Bollinger Bands Width

Bollinger Bands measure volatility by placing trading bands around a moving average. 

Study Type: Stand-alone


These bands are charted two standard deviations away from the average, so as the average changes, the value of two standard deviations also changes. This value comprises the Bollinger Band Width, representing the expanding and contracting of the bands based on recent volatility.

Bollinger Band Width plots in a separate pane below the chart, whereas Bollinger Bands plot as an overlay to the chart.

During a period of rising price volatility, the distance between the two bands will widen (BB Width will increase).
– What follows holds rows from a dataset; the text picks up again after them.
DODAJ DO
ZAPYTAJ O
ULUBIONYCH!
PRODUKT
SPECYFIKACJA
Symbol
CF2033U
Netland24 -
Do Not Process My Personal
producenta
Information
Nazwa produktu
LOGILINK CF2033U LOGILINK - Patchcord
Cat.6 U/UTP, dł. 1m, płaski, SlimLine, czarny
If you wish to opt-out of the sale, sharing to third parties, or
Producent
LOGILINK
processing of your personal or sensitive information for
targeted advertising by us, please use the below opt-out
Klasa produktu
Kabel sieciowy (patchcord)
Conversely, during a period of low market volatility, the distance between the two bands will contract (BB Width will decrease).
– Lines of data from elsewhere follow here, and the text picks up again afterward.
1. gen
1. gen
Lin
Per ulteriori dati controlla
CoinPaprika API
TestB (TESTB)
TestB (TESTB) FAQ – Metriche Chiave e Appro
There is a tendency for bands to alternate between expansion and contraction. When the bands are unusually far apart, that is often a sign that the current trend may be ending. When the distance between the two bands has narrowed too far, that is often a sign that a market may be about to initiate a new trend.


  • Period: (20) - the number of bars, or period, used to calculate the study. John Bollinger, the creator of this study, states that those periods of less than ten days do not seem to work well for Bollinger Bands. He says that the optimal period for most applications is 20 or 21 days.
  • Deviations: (2) - or Band Width (the half-width of the band in terms of multiples of standard deviation).